Sinner maîtrise les moments décisifs
Ne vous fiez pas au score final, plutôt classique : Sinner a donné une véritable leçon à Zverev. Pas forcément sur la technique pure, mais sur la gestion des points importants. À chaque montée de tension, Zverev s’est effondré tandis que l’Italien a su sortir ses meilleurs coups avec une précision clinique.
« Le match était très difficile et très serré, » a reconnu le numéro 2 mondial après la rencontre. « J’ai servi à fond dans les moments clés, notamment dans le deuxième set. J’ai essayé de jouer mon meilleur tennis quand cela comptait, et heureusement, ça a payé. » Résultat : Sinner a converti 50 % de ses balles de break, contre 0 % pour Zverev, qui malgré ses nombreuses occasions n’a rien pu faire. « Il a eu deux chances de me breaker et les a réussies. Moi, j’ai eu sept balles de break et il a réussi sept premières balles », s’est exclamé l’Allemand en conférence de presse.
Une domination froide et implacable
Au-delà des statistiques, Sinner n’a cessé d’écœurer son adversaire à chaque fois que ce dernier croyait prendre l’avantage. Dans le premier set, il a patienté pour breaker Zverev au moment opportun. Dans le deuxième, il a sauvé plusieurs situations compliquées sur ses jeux de service, désarmant complètement son rival, qui a fini par mordre sa raquette de frustration.

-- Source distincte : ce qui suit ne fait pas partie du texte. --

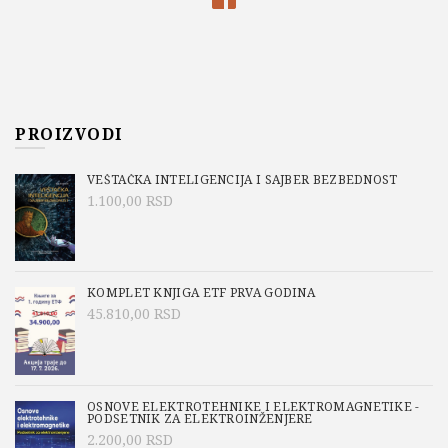
PROIZVODI
VEŠTAČKA INTELIGENCIJA I SAJBER BEZBEDNOST
1.100,00
RSD
KOMPLET KNJIGA ETF PRVA GODINA
45.810,00
RSD
OSNOVE ELEKTROTEHNIKE I ELEKTROMAGNETIKE -
PODSETNIK ZA ELEKTROINŽENJERE
2.200,00
RSD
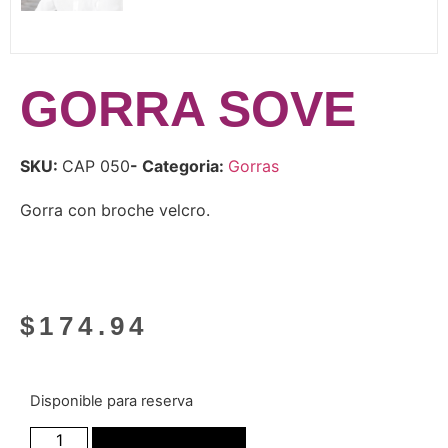
GORRA SOVE
SKU:
CAP 050
- Categoria:
Gorras
Gorra con broche velcro.
$
174.94
Disponible para reserva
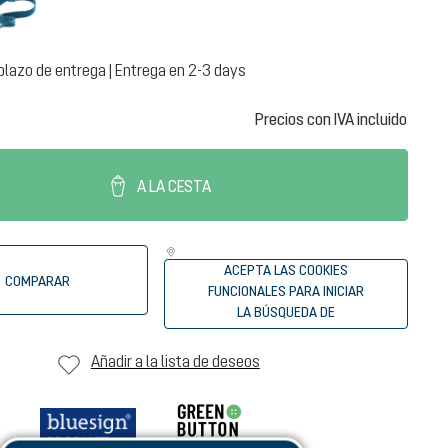
plazo de entrega | Entrega en 2-3 days
Precios con IVA incluido
A LA CESTA
ACEPTA LAS COOKIES
COMPARAR
FUNCIONALES PARA INICIAR
LA BÚSQUEDA DE
DISTRIBUIDORES
Añadir a la lista de deseos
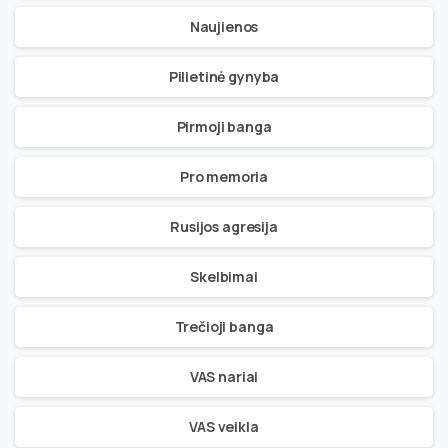
Naujienos
Pilietinė gynyba
Pirmoji banga
Pro memoria
Rusijos agresija
Skelbimai
Trečioji banga
VAS nariai
VAS veikla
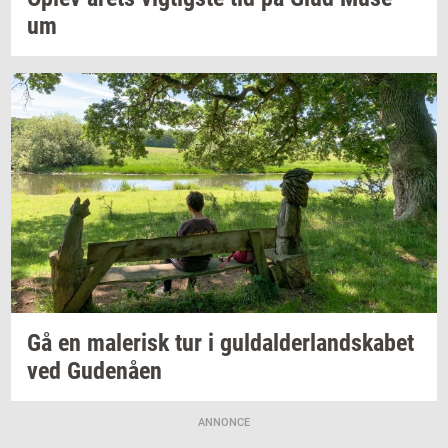
um
Gå en
ma­le­risk
tur i
gul­dal­der­land­ska­bet
ved
Gu­denå­en
ANNONCE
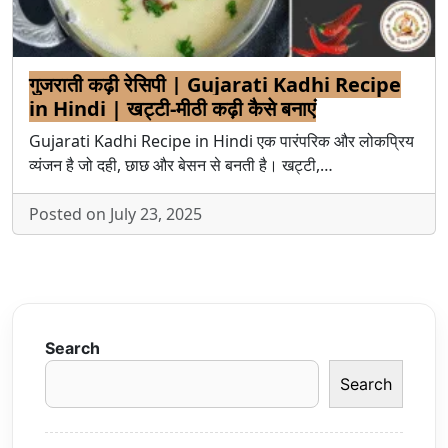
गुजराती कढ़ी रेसिपी | Gujarati Kadhi Recipe
in Hindi | खट्टी-मीठी कढ़ी कैसे बनाएं
Gujarati Kadhi Recipe in Hindi एक पारंपरिक और लोकप्रिय
व्यंजन है जो दही, छाछ और बेसन से बनती है। खट्टी,…
Posted on July 23, 2025
Search
Search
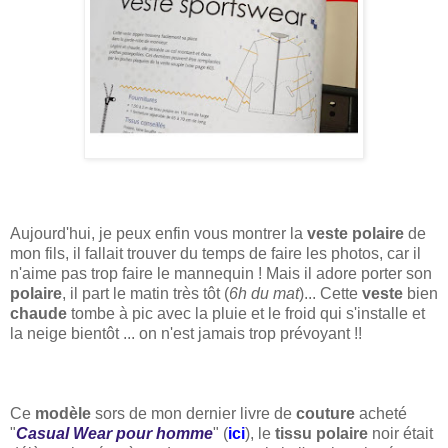
Aujourd'hui, je peux enfin vous montrer la
veste polaire
de
mon fils, il fallait trouver du temps de faire les photos, car il
n'aime pas trop faire le mannequin ! Mais il adore porter son
polaire
, il part le matin très tôt (
6h du mat
)... Cette
veste
bien
chaude
tombe à pic avec la pluie et le froid qui s'installe et
la neige bientôt ... on n'est jamais trop prévoyant !!
Ce
modèle
sors de mon dernier livre de
couture
acheté
"
Casual Wear pour homme
" (
ici
), le
tissu polaire
noir était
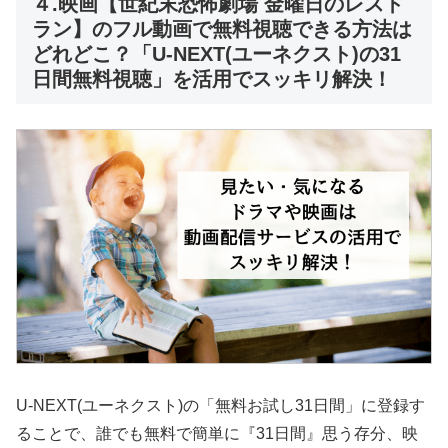
４.映画【世紀末恐怖劇場 金曜日のレスト
ラン】のフル動画で無料視聴できる方法は
どれどこ？「U-NEXT(ユーネクスト)の31
日間無料視聴」を活用でスッキリ解決！
U-NEXT(ユーネクスト)の「無料お試し31日間」に登録す
ることで、誰でも無料で簡単に『31日間』思う存分、映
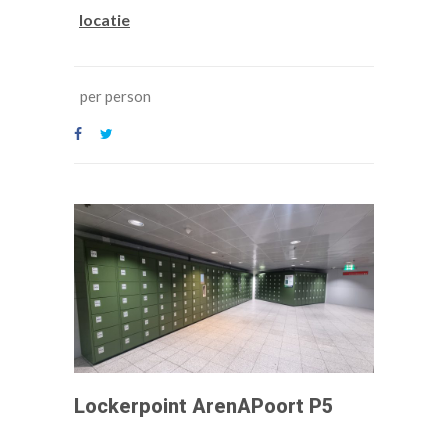
locatie
per person
Lockerpoint ArenAPoort P5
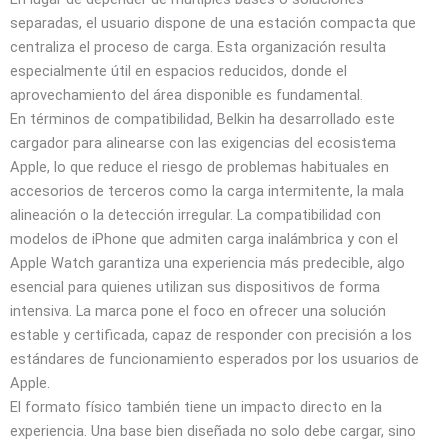
separadas, el usuario dispone de una estación compacta que
centraliza el proceso de carga. Esta organización resulta
especialmente útil en espacios reducidos, donde el
aprovechamiento del área disponible es fundamental.
En términos de compatibilidad, Belkin ha desarrollado este
cargador para alinearse con las exigencias del ecosistema
Apple, lo que reduce el riesgo de problemas habituales en
accesorios de terceros como la carga intermitente, la mala
alineación o la detección irregular. La compatibilidad con
modelos de iPhone que admiten carga inalámbrica y con el
Apple Watch garantiza una experiencia más predecible, algo
esencial para quienes utilizan sus dispositivos de forma
intensiva. La marca pone el foco en ofrecer una solución
estable y certificada, capaz de responder con precisión a los
estándares de funcionamiento esperados por los usuarios de
Apple.
El formato físico también tiene un impacto directo en la
experiencia. Una base bien diseñada no solo debe cargar, sino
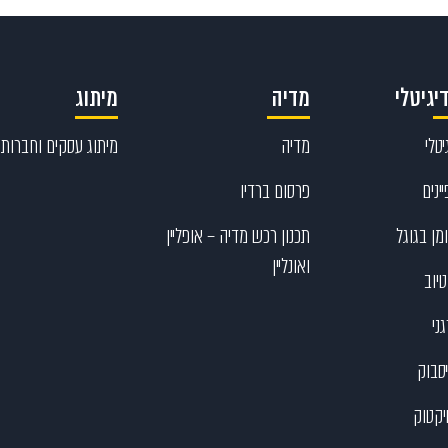
יגיטלי
מדיה
מיתוג
טלי
מדיה
מיתוג עסקים וחברות
ינים
פרסום ברדיו
מן בגוגל
תכנון רכש מדיה – אופליין
ואונליין
יוב
ני
יסבוק
יקטוק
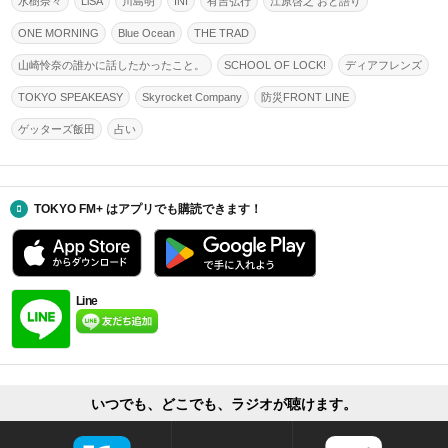
水樹奈々
LiSA
川島明
INI
有吉弘行
江原啓之 おと語り
ONE MORNING
Blue Ocean
THE TRAD
山崎怜奈の誰かに話したかったこと。
SCHOOL OF LOCK!
ディアフレンズ
TOKYO SPEAKEASY
Skyrocket Company
防災FRONT LINE
ゲッターズ飯田
占い
TOKYO FM+ はアプリでも購読できます！
Line
いつでも、どこでも、ラジオが聴けます。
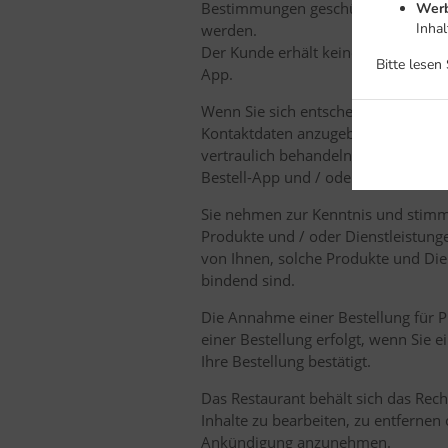
Bestimmungen geschützt und kann i
Werb
Inha
werden.
Der Kunde erhält keine Lizenz oder
Bitte lesen
App.
Wenn Sie sich entscheiden, online ü
Kontaktdaten anzugeben und / oder 
vertraulich behandeln und dürfen si
Bestell-App und / oder des Bestell
Sie nehmen zur Kenntnis und stimme
Produkte und / oder Dienstleistung
von Ihnen, solche Produkte und Dien
bindend sind.
Die Annahme einer Bestellung für P
einer Bestellung erfolgt, wenn Sie 
Ihre Bestellung bestätigt.
Das Restaurant behält sich das Rech
Inhalte zu bearbeiten, zu entferne
Ankündigung anzunehmen.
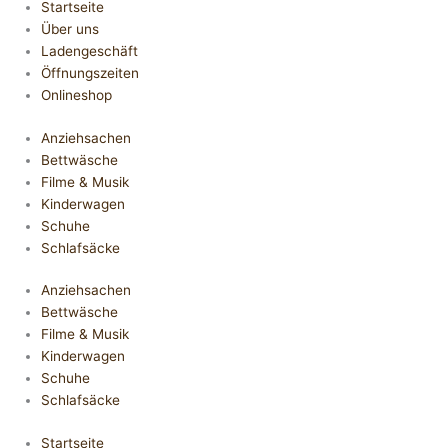
Startseite
Über uns
Ladengeschäft
Öffnungszeiten
Onlineshop
Anziehsachen
Bettwäsche
Filme & Musik
Kinderwagen
Schuhe
Schlafsäcke
Anziehsachen
Bettwäsche
Filme & Musik
Kinderwagen
Schuhe
Schlafsäcke
Startseite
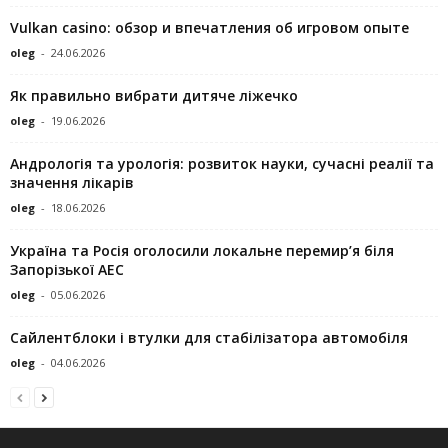
Vulkan casino: обзор и впечатления об игровом опыте
oleg
-
24.06.2026
Як правильно вибрати дитяче ліжечко
oleg
-
19.06.2026
Андрологія та урологія: розвиток науки, сучасні реалії та
значення лікарів
oleg
-
18.06.2026
Україна та Росія оголосили локальне перемир’я біля
Запорізької АЕС
oleg
-
05.06.2026
Сайлентблоки і втулки для стабілізатора автомобіля
oleg
-
04.06.2026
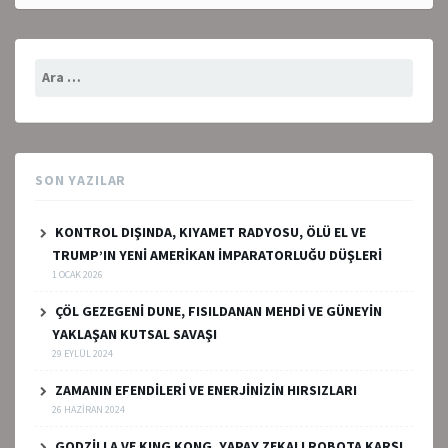
Arama:
SON YAZILAR
KONTROL DIŞINDA, KIYAMET RADYOSU, ÖLÜ EL VE
TRUMP’IN YENİ AMERİKAN İMPARATORLUĞU DÜŞLERİ
1 OCAK 2026
ÇÖL GEZEGENİ DUNE, FISILDANAN MEHDİ VE GÜNEYİN
YAKLAŞAN KUTSAL SAVAŞI
29 EYLÜL 2024
ZAMANIN EFENDİLERİ VE ENERJİNİZİN HIRSIZLARI
26 HAZIRAN 2024
GODZİLLA VE KING KONG, YAPAY ZEKALI ROBOTA KARŞI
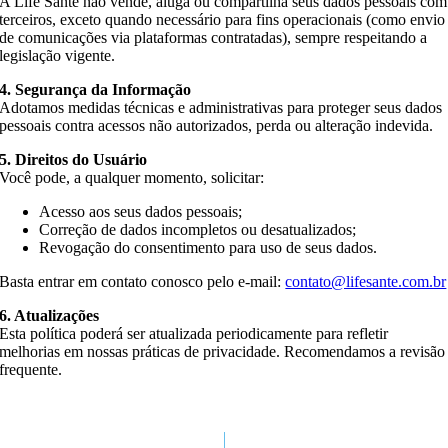
A Life Santé não vende, aluga ou compartilha seus dados pessoais com
terceiros, exceto quando necessário para fins operacionais (como envio
de comunicações via plataformas contratadas), sempre respeitando a
legislação vigente.
4. Segurança da Informação
Adotamos medidas técnicas e administrativas para proteger seus dados
pessoais contra acessos não autorizados, perda ou alteração indevida.
5. Direitos do Usuário
Você pode, a qualquer momento, solicitar:
Acesso aos seus dados pessoais;
Correção de dados incompletos ou desatualizados;
Revogação do consentimento para uso de seus dados.
Basta entrar em contato conosco pelo e-mail:
contato@lifesante.com.br
6. Atualizações
Esta política poderá ser atualizada periodicamente para refletir
melhorias em nossas práticas de privacidade. Recomendamos a revisão
frequente.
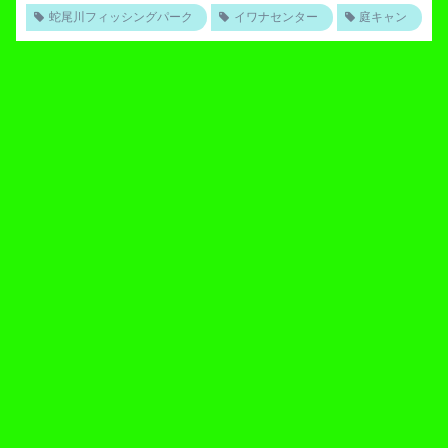
蛇尾川フィッシングパーク
イワナセンター
庭キャン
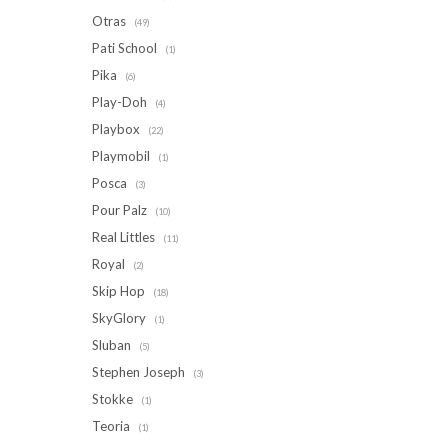
Otras
(49)
Pati School
(1)
Pika
(6)
Play-Doh
(4)
Playbox
(22)
Playmobil
(1)
Posca
(3)
Pour Palz
(10)
Real Littles
(11)
Royal
(2)
Skip Hop
(18)
SkyGlory
(1)
Sluban
(5)
Stephen Joseph
(3)
Stokke
(1)
Teoria
(1)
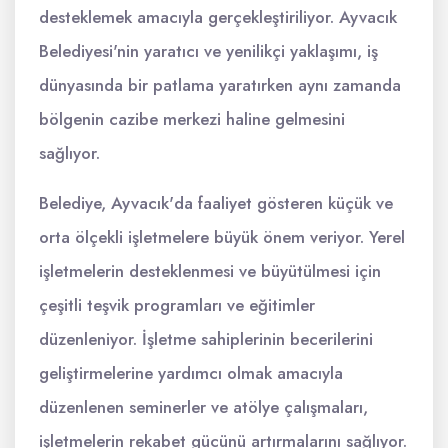
desteklemek amacıyla gerçekleştiriliyor. Ayvacık
Belediyesi'nin yaratıcı ve yenilikçi yaklaşımı, iş
dünyasında bir patlama yaratırken aynı zamanda
bölgenin cazibe merkezi haline gelmesini
sağlıyor.
Belediye, Ayvacık'da faaliyet gösteren küçük ve
orta ölçekli işletmelere büyük önem veriyor. Yerel
işletmelerin desteklenmesi ve büyütülmesi için
çeşitli teşvik programları ve eğitimler
düzenleniyor. İşletme sahiplerinin becerilerini
geliştirmelerine yardımcı olmak amacıyla
düzenlenen seminerler ve atölye çalışmaları,
işletmelerin rekabet gücünü artırmalarını sağlıyor.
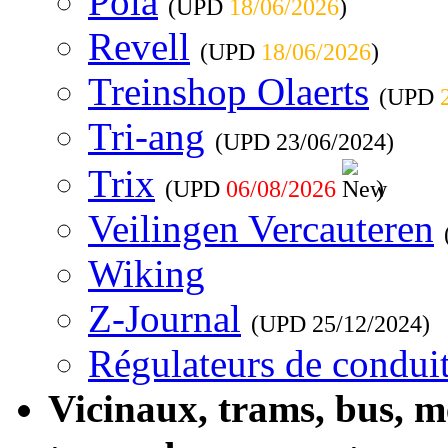
Pola
(UPD
18/06/2026
)
Revell
(UPD
18/06/2026
)
Treinshop Olaerts
(UPD
Tri-ang
(UPD
23/06/2024
)
Trix
(UPD
06/08/2026
)
Veilingen Vercauteren
Wiking
Z-Journal
(UPD
25/12/2024
)
Régulateurs de conduit
Vicinaux, trams, bus,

« La plus grande différence a été notre efficacité sur les gros points », a analysé Zverev. « J’ai eu beaucoup d’opportunités, mais Sinner a été supérieur quand cela comptait. »
Avec cette victoire en deux manches sèches, Sinner enchaîne désormais 14 sets consécutifs remportés au Masters, une performance exceptionnelle qui n’a été surpassée que par Pete Sampras et Roger Federer dans les années 1990.
Sinner, hors de portée
Même le dernier joueur à lui avoir pris un set – Zverev, en finale à Vienne – n’a rien pu faire. Malgré un pourcentage de premières balles impressionnant (87 % dans le premier set), l’Allemand a été impuissant face à l’Italien. « Il n’est pas injouable », a-t-il tenté de relativiser, tout en reconnaissant que ses chances avaient été balayées sans ménagement.
Sinner, lui, reste concentré sur l’essentiel. « Je pense aux demi-finales », a-t-il déclaré, toujours aussi froid et méthodique. Et si nécessaire, il saura encore donner une nouvelle leçon à ses adversaires.